JIS News

Statistics from the Ministry of Health indicate that obesity in children has become an increasing problem in Jamaica.
According to the Youth Risk and Resiliency Survey 2006, one out of every four adolescents between the ages of 15 to 19 years is overweight. This finding is also supported by the monthly clinic summary report from hospitals and clinics across the island, which show that 6.7 per cent of children below the age of five, are overweight.
Dietician in the Ministry of Health, Deon Bent told JIS News that there are also other surveys that indicate this growing trend in the nation’s youth such as a healthy lifestyle survey of 2000, which indicated that one out of every five children between the ages of 9 and 11 years, is overweight.
“It is definitely a growing problem in our society and obesity comes with a number of complications or consequences. Children who are overweight or obese tend to be more depressed. They have low self esteem and this is because they are teased a lot,” she informed.

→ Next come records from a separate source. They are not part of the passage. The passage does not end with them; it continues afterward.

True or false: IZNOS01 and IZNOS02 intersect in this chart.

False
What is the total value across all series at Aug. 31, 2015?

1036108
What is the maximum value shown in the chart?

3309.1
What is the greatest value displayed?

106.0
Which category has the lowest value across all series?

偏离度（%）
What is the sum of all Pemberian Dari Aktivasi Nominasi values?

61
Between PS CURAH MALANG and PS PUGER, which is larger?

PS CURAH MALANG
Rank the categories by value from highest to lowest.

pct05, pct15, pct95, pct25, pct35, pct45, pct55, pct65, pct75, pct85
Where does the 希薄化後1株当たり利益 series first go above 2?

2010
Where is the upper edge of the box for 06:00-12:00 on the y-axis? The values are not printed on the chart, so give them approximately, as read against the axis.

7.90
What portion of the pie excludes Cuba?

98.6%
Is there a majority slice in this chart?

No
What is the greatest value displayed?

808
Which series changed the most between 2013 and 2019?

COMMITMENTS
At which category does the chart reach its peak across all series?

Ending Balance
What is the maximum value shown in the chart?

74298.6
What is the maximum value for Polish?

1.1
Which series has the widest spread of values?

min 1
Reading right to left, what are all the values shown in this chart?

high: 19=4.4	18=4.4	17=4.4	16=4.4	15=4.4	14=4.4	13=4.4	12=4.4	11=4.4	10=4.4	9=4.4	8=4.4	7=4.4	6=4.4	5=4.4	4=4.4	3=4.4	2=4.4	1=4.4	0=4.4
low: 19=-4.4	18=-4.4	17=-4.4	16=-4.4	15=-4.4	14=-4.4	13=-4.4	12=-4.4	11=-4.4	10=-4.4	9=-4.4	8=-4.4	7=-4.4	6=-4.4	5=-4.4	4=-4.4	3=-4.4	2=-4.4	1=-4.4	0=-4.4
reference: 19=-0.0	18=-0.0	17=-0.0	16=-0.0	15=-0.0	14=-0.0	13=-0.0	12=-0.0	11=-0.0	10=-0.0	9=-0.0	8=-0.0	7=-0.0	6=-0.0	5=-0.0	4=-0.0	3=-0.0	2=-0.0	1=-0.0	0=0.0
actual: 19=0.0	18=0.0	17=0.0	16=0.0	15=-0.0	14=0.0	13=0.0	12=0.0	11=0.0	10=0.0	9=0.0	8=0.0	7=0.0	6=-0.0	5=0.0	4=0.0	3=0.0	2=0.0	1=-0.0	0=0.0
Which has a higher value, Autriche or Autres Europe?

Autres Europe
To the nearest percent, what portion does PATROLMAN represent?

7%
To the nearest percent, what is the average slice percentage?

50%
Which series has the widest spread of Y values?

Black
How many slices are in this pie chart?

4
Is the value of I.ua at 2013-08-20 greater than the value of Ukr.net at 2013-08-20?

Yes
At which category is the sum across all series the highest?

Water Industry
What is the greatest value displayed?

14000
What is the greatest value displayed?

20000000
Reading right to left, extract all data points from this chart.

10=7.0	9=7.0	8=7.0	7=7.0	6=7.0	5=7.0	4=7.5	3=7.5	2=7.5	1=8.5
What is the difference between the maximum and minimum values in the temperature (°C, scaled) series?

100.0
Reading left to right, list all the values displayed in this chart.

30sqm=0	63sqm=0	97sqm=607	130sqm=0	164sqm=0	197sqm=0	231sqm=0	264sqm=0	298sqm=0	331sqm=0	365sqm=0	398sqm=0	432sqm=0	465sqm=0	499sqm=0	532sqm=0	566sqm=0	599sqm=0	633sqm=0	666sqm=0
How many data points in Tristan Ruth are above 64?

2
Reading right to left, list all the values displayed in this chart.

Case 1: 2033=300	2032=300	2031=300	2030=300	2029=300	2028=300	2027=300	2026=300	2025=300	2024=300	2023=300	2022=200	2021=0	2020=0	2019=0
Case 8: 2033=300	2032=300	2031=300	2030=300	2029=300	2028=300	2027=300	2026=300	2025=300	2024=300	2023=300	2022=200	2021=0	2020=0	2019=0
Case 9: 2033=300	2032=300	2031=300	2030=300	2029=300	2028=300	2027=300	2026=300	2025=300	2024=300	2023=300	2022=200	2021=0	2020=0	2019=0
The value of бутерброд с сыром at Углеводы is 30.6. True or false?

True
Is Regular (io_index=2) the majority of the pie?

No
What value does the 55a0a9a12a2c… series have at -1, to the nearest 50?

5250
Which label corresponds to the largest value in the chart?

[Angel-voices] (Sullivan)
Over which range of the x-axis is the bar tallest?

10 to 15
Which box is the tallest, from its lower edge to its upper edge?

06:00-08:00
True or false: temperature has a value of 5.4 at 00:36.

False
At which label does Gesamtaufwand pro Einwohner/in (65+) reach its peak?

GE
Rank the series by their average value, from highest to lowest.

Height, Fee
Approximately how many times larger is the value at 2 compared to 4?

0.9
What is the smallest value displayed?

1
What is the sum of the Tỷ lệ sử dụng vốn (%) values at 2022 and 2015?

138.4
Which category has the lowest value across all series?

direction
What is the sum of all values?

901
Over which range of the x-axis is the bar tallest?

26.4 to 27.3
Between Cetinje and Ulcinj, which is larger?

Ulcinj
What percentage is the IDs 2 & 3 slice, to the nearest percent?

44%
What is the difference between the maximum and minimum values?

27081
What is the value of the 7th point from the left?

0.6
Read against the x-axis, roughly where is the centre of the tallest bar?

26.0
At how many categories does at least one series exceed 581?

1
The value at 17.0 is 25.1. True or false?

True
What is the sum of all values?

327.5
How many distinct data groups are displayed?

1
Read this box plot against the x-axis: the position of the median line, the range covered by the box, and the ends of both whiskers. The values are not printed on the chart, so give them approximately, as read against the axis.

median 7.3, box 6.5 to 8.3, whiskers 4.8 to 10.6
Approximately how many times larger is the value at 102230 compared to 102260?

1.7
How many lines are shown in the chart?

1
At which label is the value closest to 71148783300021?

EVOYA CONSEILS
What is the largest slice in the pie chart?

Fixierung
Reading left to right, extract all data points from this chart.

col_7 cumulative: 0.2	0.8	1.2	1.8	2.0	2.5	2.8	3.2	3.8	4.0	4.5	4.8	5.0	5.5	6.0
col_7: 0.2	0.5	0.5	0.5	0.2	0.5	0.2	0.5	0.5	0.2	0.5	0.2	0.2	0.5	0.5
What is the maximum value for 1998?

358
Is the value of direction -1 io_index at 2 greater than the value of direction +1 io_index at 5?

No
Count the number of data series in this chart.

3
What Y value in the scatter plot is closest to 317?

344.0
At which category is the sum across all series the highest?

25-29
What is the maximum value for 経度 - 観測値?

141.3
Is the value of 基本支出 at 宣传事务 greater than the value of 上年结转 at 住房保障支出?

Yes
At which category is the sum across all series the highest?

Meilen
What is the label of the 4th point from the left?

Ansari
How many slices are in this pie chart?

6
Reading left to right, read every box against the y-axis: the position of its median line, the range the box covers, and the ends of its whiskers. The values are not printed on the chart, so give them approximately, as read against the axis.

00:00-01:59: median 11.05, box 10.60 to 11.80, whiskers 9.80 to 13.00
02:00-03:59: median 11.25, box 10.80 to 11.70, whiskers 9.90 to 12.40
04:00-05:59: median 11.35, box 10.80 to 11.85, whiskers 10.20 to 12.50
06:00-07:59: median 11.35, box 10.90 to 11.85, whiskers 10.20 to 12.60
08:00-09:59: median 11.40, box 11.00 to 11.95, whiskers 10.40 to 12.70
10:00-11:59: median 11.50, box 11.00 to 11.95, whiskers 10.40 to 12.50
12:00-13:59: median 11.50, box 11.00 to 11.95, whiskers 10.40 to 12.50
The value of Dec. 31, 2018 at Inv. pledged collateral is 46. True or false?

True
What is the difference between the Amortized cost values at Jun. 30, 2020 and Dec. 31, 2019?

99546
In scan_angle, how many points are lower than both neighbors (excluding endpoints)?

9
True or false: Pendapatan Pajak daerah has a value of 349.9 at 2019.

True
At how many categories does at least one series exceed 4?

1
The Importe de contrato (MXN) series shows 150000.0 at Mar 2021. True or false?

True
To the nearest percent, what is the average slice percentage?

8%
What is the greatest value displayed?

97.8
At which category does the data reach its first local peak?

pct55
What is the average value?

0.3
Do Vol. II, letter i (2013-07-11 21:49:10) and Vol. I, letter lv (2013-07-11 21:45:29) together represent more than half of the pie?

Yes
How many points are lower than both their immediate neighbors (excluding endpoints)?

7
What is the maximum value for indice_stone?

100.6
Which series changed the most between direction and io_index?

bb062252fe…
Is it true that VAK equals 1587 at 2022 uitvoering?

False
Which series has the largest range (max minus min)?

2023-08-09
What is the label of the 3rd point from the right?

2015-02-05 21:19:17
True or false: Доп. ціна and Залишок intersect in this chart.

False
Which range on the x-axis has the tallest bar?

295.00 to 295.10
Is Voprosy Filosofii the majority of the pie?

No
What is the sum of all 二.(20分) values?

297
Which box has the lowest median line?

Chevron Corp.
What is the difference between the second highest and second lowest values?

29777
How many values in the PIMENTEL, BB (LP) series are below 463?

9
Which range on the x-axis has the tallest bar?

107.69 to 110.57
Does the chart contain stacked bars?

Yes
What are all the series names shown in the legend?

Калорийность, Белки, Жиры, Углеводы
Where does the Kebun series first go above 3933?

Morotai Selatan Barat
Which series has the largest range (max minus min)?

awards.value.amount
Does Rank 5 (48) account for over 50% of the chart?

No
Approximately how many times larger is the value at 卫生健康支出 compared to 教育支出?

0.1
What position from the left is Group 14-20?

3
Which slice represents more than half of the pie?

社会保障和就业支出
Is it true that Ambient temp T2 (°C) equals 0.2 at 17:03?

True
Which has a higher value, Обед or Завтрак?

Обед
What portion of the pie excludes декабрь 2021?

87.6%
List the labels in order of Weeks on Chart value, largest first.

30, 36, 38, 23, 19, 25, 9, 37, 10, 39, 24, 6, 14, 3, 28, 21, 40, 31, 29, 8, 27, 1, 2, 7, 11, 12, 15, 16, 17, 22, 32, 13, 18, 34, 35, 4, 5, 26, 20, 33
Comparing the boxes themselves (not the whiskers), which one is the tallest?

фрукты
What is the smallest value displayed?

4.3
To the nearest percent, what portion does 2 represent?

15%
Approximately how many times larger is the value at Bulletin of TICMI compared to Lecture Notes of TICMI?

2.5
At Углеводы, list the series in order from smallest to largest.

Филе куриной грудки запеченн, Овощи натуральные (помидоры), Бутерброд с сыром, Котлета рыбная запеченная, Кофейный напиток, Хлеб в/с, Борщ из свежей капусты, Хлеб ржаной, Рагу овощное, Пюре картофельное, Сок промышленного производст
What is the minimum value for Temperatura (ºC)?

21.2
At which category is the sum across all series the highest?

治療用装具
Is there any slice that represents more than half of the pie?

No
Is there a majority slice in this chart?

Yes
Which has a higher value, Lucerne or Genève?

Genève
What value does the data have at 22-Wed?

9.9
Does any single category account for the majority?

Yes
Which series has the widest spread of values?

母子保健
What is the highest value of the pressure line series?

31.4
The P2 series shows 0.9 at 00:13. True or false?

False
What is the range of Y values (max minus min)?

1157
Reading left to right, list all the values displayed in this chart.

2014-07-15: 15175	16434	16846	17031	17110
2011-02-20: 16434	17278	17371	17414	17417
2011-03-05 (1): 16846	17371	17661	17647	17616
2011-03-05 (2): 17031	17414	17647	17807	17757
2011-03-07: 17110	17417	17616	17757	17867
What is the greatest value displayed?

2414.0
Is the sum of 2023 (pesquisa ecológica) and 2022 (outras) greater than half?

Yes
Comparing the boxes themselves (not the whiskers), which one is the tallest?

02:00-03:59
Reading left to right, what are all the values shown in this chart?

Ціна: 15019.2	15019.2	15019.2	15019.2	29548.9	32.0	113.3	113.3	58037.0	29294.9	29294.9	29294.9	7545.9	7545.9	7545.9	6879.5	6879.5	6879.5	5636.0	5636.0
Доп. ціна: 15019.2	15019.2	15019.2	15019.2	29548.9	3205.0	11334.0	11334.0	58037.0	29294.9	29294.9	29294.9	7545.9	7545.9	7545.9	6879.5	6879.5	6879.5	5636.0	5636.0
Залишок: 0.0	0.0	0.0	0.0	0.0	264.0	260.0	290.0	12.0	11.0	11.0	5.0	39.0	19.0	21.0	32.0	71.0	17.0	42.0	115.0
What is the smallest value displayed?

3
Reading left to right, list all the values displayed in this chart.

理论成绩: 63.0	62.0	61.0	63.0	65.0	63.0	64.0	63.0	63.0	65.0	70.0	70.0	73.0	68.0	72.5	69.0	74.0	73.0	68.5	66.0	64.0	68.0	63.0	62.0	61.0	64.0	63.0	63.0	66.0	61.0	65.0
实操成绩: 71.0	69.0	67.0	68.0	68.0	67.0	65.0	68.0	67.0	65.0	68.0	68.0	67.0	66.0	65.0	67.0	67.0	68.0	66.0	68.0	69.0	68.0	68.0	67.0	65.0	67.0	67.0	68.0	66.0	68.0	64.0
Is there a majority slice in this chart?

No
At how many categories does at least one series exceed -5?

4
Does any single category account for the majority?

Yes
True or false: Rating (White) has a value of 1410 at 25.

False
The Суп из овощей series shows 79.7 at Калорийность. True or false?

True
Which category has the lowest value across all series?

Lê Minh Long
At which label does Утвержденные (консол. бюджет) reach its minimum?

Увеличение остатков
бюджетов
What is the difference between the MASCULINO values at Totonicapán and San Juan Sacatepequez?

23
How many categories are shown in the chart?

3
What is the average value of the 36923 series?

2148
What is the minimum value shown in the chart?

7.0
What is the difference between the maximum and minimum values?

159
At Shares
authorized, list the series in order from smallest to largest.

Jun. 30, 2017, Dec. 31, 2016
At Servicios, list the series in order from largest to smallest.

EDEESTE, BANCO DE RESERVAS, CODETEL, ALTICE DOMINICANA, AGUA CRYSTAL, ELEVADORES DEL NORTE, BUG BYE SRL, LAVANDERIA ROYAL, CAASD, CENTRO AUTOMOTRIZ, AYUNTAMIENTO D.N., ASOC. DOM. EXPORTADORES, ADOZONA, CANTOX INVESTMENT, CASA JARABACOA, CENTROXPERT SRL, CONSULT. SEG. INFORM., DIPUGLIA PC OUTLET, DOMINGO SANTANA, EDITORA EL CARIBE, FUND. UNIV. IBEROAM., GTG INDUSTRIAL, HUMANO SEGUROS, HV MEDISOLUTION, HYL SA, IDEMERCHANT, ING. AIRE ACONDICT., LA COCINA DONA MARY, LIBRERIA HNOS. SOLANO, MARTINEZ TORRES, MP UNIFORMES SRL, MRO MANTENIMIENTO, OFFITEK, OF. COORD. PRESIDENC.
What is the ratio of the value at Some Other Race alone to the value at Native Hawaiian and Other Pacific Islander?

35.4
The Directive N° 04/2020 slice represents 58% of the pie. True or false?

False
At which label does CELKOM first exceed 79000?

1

“They [children] are at higher risk for Type 2 diabetes, high levels of fat in the blood, high blood pressure and bone disorders and sleep apnea, where they have problems with breathing during the night,” Ms. Bent added.
While she attributed the problem to a plethora of factors, such as hormonal and psycho-social issues, she stressed that there was definitely a nutritional component to the problem as well as the fact that some children were not as active as they should be.”They are eating too much food with energy for their age and also they are not burning off this energy. They are not engaged in enough physical activity,” she noted.
Parents and caregivers have a role to play in stemming the problem.
Ms. Bent suggested they not withhold food, which children need to eat, as it is important not to compromise the children’s growth. “While you are trying to manage this problem, children need to be offered a wide variety of foods,” she said.”We always mention the staples, cereals, cornmeal, cornflakes, dumplings, ground provisions such as bananas and yam along with peas and beans, fruits, vegetables and limit the amount of fats and oil,” Ms. Bent further stated.
Parents, she said could also pay attention to cooking methods used in the home. “So if you find that you are frying the foods a lot, you might want to change to baking, stewing and grilling,” she advised.
Additionally, before preparing the meats or substitute foods, all fats and skins should be removed and thrown out. “Some children like the skin and the fat when it is all fried up and that should not be encouraged because it contains fat very high in energy,” Ms. Bent warned, adding that when preparing gravy with meals parents should desist from making it oily.
In terms of snacks, Ms. Bent encouraged parents to make these as healthy as possible, noting that the most healthy form of snacks are fruits, whether it is in whole form or dried, such as raisins.
Another good form of snacks, she said are vegetables. “When it comes on to eating vegetables in the home, I am going to encourage parents to demonstrate that behaviour. So the parent or caregiver should eat the vegetables in front of the children and then they too will eat more of that item,” she suggested.
Commenting on how parents could ensure that their children eat healthy outside of the home, Ms. Bent said that they could begin by first talking to the children about nutrition in the home.
“They need to talk about what is healthy eating and give examples so that children can buy (into the philosophy),” she said.
“An important part of ensuring that the children get healthy options in the school setting in particular is for parents to become more active in their Parent/Teachers Association (PTA) and have a voice in what you would like to see offered by the school in terms of healthy options. Also engage the vendors through your PTA in terms of what they sell at the gate. It is important for parents to be very active in their PTA and speak to their school administrators and let them know that providing healthy options for children are important,” Ms. Bent implored.
Reading the labels of food items is also very important in determining healthy foods for children. “I will encourage parents to read the labels to see exactly the content of the product and if an item such as sugar or fat comes high up on the ingredient list, it tells you that product is probably high in sugar or fat,” she explained.
In addition to adopting these approaches, parents should also create opportunities for children to play more. These include buying a child a skip rope, hoola-hoop, erecting a basketball hoop, offering a bicycle as a gift, encouraging football and playing traditional games such as hop scotch, among other activities.
“Dancing is another way of introducing play among children and where parents can afford to pay for physical activities like tennis, swimming and karate, this should be encouraged, but the parent should allow the child to say which one they will participate in,” she advised.
Parents should also monitor the sedentary type activities of their children. This includes the number of hours children dedicate to playing video games and watching the television. “Most of the studies are showing that children who watch television for more than two hours are at higher risk for becoming overweight or obese,” Ms. Bent pointed out.
Children who are obese or overweight can be helped. Parents can first seek help from a pediatrician or medical doctor, who will probably be the first person outside of the home to recognize a problem.
“It is important that parents realize that they cannot leave it up to chance anymore to say that the child will “grow out” the problem. It is important to get help also from a dietician or nutritionist and the latter is located in health departments and clinics throughout the island, while the former is usually based in hospitals,” she said.